How does full-spectrum CBD differ from isolate in migraine therapy?
Full-spectrum (full spectrum) contains CBD plus CBG, CBC, CBN, terpenes, and trace THC up to 0.2 percent. It provides the entourage effect and usually stronger analgesic action. Broad-spectrum (broad spectrum) is THC-free but retains terpenes and minor cannabinoids. Isolate is pure CBD without other compounds, cheaper per milligram, but less effective in migraine according to most available clinical data.
When does CBD for migraine not make sense?
In medication-overuse migraine without prior detox, during pregnancy and breastfeeding (lack of long-term safety data), in severe liver failure, when simultaneously taking warfarin (risk of bleeding), in individuals with cannabis allergy. If red flags arise (first attack after age 50, thunderclap, fever and neck stiffness), CBD will not replace urgent neurological diagnostics.
How much does monthly CBD therapy for migraine cost?
At a dose of 50 mg daily and 10 percent oil, the monthly cost is 150-280 PLN. A dose of 100 mg daily doubles this expense. For comparison, generic topiramate costs 25-40 PLN monthly, propranolol 10-20 PLN, and anti-CGRP antibody outside of reimbursement 2000-2500 PLN. CBD is positioned in the middle of the price range for migraine treatment, offering a more tolerant profile than classic preventive medications.

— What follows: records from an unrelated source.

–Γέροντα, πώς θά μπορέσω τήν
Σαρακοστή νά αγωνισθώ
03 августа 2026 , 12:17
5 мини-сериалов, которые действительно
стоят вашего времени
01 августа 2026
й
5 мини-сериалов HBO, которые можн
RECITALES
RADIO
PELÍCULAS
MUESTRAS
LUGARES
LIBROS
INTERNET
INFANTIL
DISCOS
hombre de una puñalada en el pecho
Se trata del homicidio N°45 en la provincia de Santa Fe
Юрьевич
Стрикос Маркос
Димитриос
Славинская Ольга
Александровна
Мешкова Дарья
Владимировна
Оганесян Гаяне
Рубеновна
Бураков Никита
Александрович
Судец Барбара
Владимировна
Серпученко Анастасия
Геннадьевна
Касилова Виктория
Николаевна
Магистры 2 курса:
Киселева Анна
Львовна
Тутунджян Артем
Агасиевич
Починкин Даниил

Summary, or is it worth including CBD in migraine treatment?
Yes, in three specific scenarios. First: episodic migraine in patients with cardiovascular contraindications to triptans. Second: chronic migraine with incomplete response to classic prevention, where CBD enters as a component in the scheme with anti-CGRP antibody. Third: menstrual migraine, where estrogen dynamics destabilize the endocannabinoid system. Data from the Journal of Cannabis Research, Journal of Pain, and Neurotherapeutics consistently show clinically significant reductions in pain intensity (averaging 40-55 percent) and moderate reductions in attack frequency.
Key takeaways:
- Multifactorial mechanism: CBD modulates CB1, CB2, TRPV1, and 5-HT1A, raises anandamide, and inhibits CGRP.

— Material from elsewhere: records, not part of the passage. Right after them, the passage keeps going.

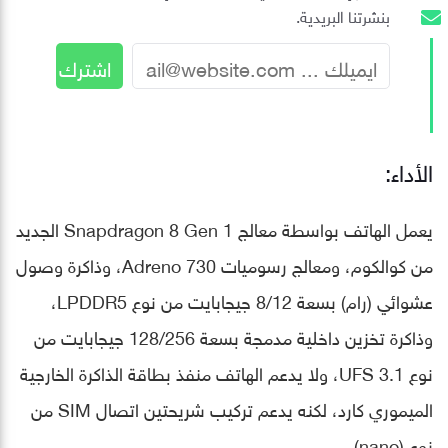
بنشرتنا البريدية.
الأداء:
يعمل الهاتف بواسطة معالج Snapdragon 8 Gen 1 الجديد
من كوالكوم، ومعالج رسوميات Adreno 730، وذاكرة وصول
عشوائي (رام) بسعة 8/12 جيجابايت من نوع LPDDR5،
وذاكرة تخزين داخلية مدمجة بسعة 128/256 جيجابايت من
نوع UFS 3.1، ولا يدعم الهاتف منفذ بطاقة الذاكرة الخارجية
الميموري كارد، لكنه يدعم تركيب شريحتين اتصال SIM من
نوع (nano)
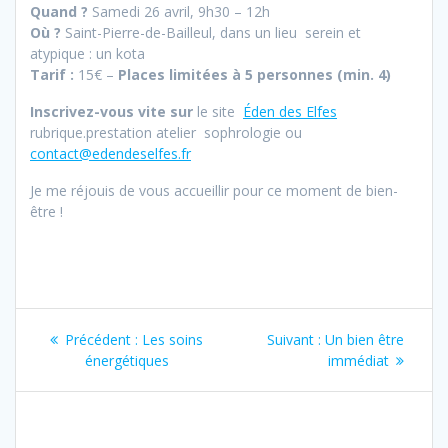
Quand ?
Samedi 26 avril, 9h30 – 12h
Où ?
Saint-Pierre-de-Bailleul, dans un lieu serein et
atypique : un kota
Tarif :
15€ –
Places limitées à 5 personnes (min. 4)
Inscrivez-vous vite sur
le site
Éden des Elfes
rubrique.prestation atelier sophrologie ou
contact@edendeselfes.fr
Je me réjouis de vous accueillir pour ce moment de bien-
être !
Navigation
Article
Article
Précédent :
Les soins
Suivant :
Un bien être
de
précédent
suivant
énergétiques
immédiat
:
:
l’article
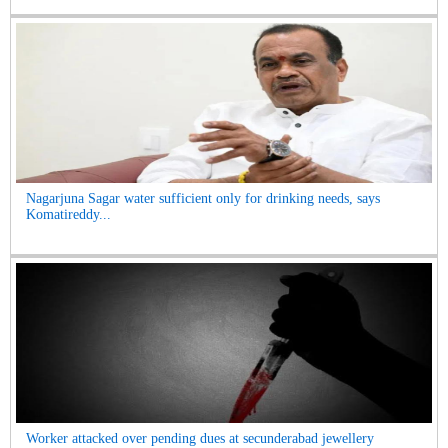
Nagarjuna Sagar water sufficient only for drinking needs, says
Komatireddy...
Worker attacked over pending dues at secunderabad jewellery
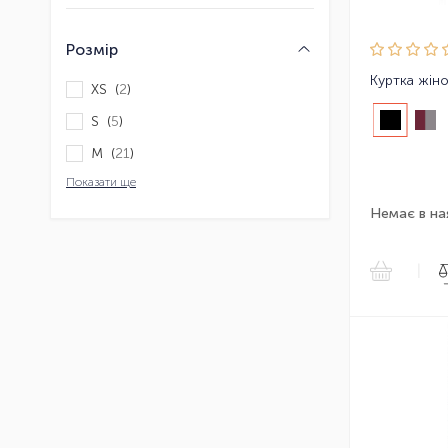
Розмір
XS (
2
)
S (
5
)
M (
21
)
Показати ще
Немає в на
|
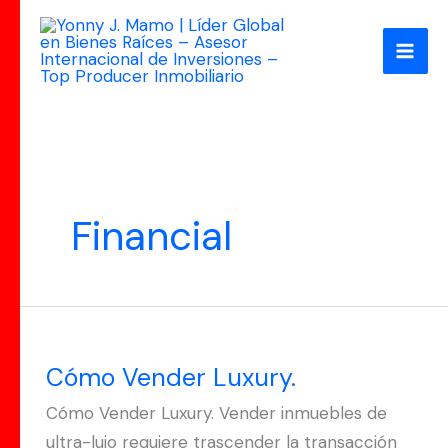
Ir
al
contenido
Financial
Cómo
Vender
Cómo Vender Luxury.
Luxury.
Cómo Vender Luxury. Vender inmuebles de
ultra-lujo requiere trascender la transacción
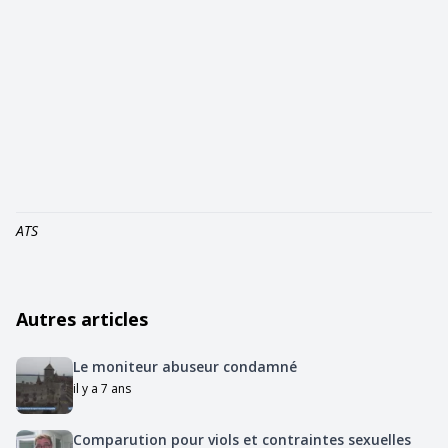
ATS
Autres articles
Le moniteur abuseur condamné
il y a 7 ans
Comparution pour viols et contraintes sexuelles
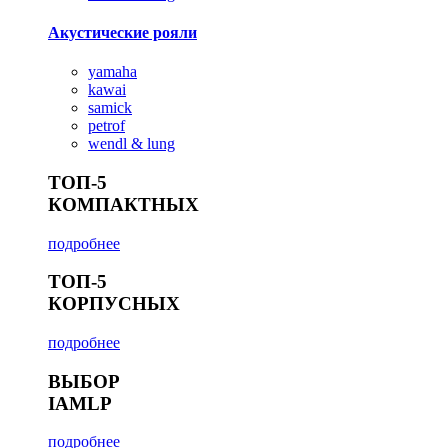
Акустические рояли
yamaha
kawai
samick
petrof
wendl & lung
ТОП-5
КОМПАКТНЫХ
подробнее
ТОП-5
КОРПУСНЫХ
подробнее
ВЫБОР
IAMLP
подробнее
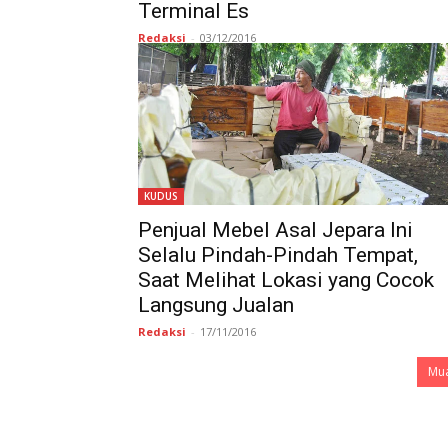
Terminal Es
Redaksi
-
03/12/2016
KUDUS
Penjual Mebel Asal Jepara Ini
Selalu Pindah-Pindah Tempat,
Saat Melihat Lokasi yang Cocok
Langsung Jualan
Redaksi
-
17/11/2016
Mua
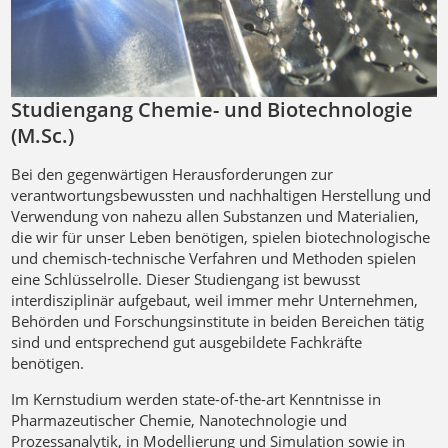
Studiengang Chemie- und Biotechnologie
(M.Sc.)
Bei den gegenwärtigen Herausforderungen zur
verantwortungsbewussten und nachhaltigen Herstellung und
Verwendung von nahezu allen Substanzen und Materialien,
die wir für unser Leben benötigen, spielen biotechnologische
und chemisch-technische Verfahren und Methoden spielen
eine Schlüsselrolle. Dieser Studiengang ist bewusst
interdisziplinär aufgebaut, weil immer mehr Unternehmen,
Behörden und Forschungsinstitute in beiden Bereichen tätig
sind und entsprechend gut ausgebildete Fachkräfte
benötigen.
Im Kernstudium werden state-of-the-art Kenntnisse in
Pharmazeutischer Chemie, Nanotechnologie und
Prozessanalytik, in Modellierung und Simulation sowie in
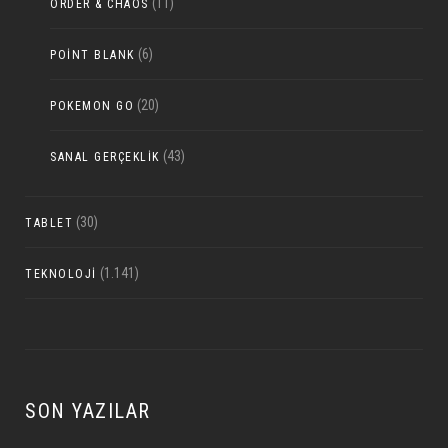
(11)
ORDER & CHAOS
(6)
POINT BLANK
(20)
POKEMON GO
(43)
SANAL GERÇEKLIK
(30)
TABLET
(1.141)
TEKNOLOJI
SON YAZILAR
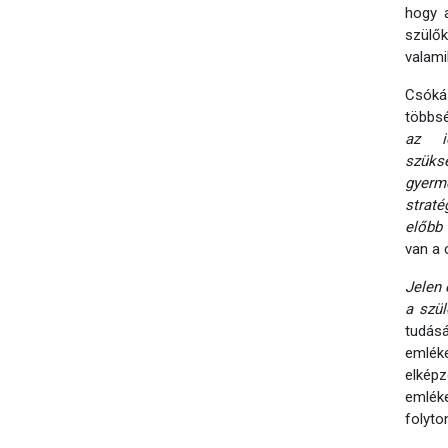
hogy a
szülők
valami
Csókás
többs
az i
szüks
gyerme
straté
előbb 
van a 
Jelen 
a szül
tudás
emlék
elképz
emléke
folyt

- Optimal scheme: 40-100 mg per day in 2-3 doses, titration over 8-12 weeks.
- Acute attack: 20-40 mg sublingually, effect in 15-30 minutes.
- Safety: 6-12 percent mild adverse effects, minimal cardiovascular risk.

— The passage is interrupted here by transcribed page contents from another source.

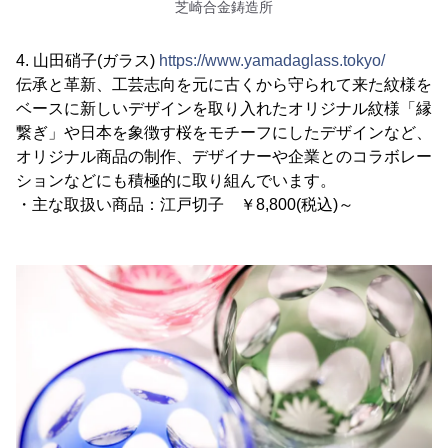
芝崎合金鋳造所
4. 山田硝子(ガラス)
https://www.yamadaglass.tokyo/
伝承と革新、工芸志向を元に古くから守られて来た紋様を
ベースに新しいデザインを取り入れたオリジナル紋様「縁
繋ぎ」や日本を象徴す桜をモチーフにしたデザインなど、
オリジナル商品の制作、デザイナーや企業とのコラボレー
ションなどにも積極的に取り組んでいます。
・主な取扱い商品：江戸切子 ￥8,800(税込)～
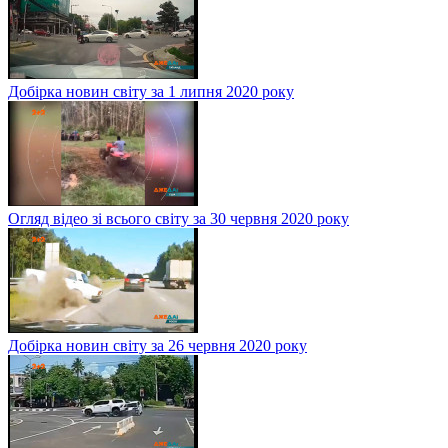
Добірка новин світу за 1 липня 2020 року
Огляд відео зі всього світу за 30 червня 2020 року
Добірка новин світу за 26 червня 2020 року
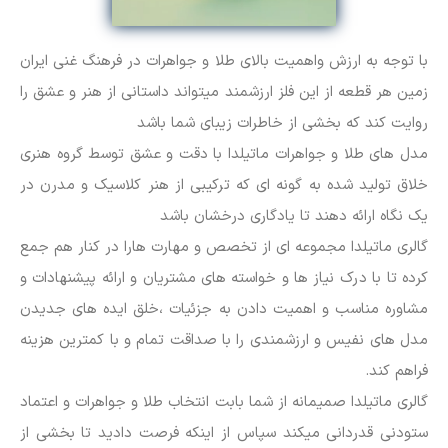
با توجه به ارزش واهمیت بالای طلا و جواهرات در فرهنگ غنی ایران
زمین هر قطعه از این فلز ارزشمند میتواند داستانی از هنر و عشق را
روایت کند که بخشی از خاطرات زیبای شما باشد
مدل های طلا و جواهرات ماتیلدا با دقت و عشق توسط گروه هنری
خلاق تولید شده به گونه ای که ترکیبی از هنر کلاسیک و مدرن در
یک نگاه ارائه دهند تا یادگاری درخشان باشد
گالری ماتیلدا مجموعه ای از تخصص و مهارت هارا در کنار هم جمع
کرده تا با درک نیاز ها و خواسته های مشتریان و ارائه پیشنهادات و
مشاوره مناسب و اهمیت دادن به جزئیات ،خلق ایده های جدیدن
مدل های نفیس و ارزشمندی را با صداقت تمام و با کمترین هزینه
فراهم کند.
گالری ماتیلدا صمیمانه از شما بابت انتخاب طلا و جواهرات و اعتماد
ستودنی قدردانی میکند سپاس از اینکه فرصت دادید تا بخشی از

- Interactions: caution with rizatriptan, eletriptan, topiramate, propranolol, amitriptyline; absolutely avoid with warfarin.
It is worth reading labels, choosing products with a COA certificate (Certificate of Analysis), treating therapy as a multi-month process, and keeping a headache diary. If you are looking for verified hemp oils, check the category CBD and CBG oils at ubucha.pl, which includes products with analysis certificates and full-spectrum formulations from European hemp.
For a broader clinical context, we also recommend texts on how endocannabinoids alleviate stress, how CBD and THC relieve pain in oncological patients and how cannabis is used in the treatment of acne and skin inflammatory conditions. The pain-relieving and anti-inflammatory mechanisms largely overlap with those used in migraine. It is also worth looking at the article does CBD help with eating disorders, as appetite disorders often accompany migraines as a prodromal symptom.
This article is for informational and educational purposes only and does not constitute medical advice. Before starting to use cannabis or CBD for therapeutic purposes, consult your doctor, especially if you are taking other medications (including triptans, topiramate, propranolol, amitriptyline, warfarin), are pregnant, breastfeeding, or have liver diseases. Neurological red flags (first seizure after age 50, sudden "worst headache of your life", headache with fever and neck stiffness, neurological deficits after pain subsides) require urgent neurological consultation, not self-supplementation with CBD.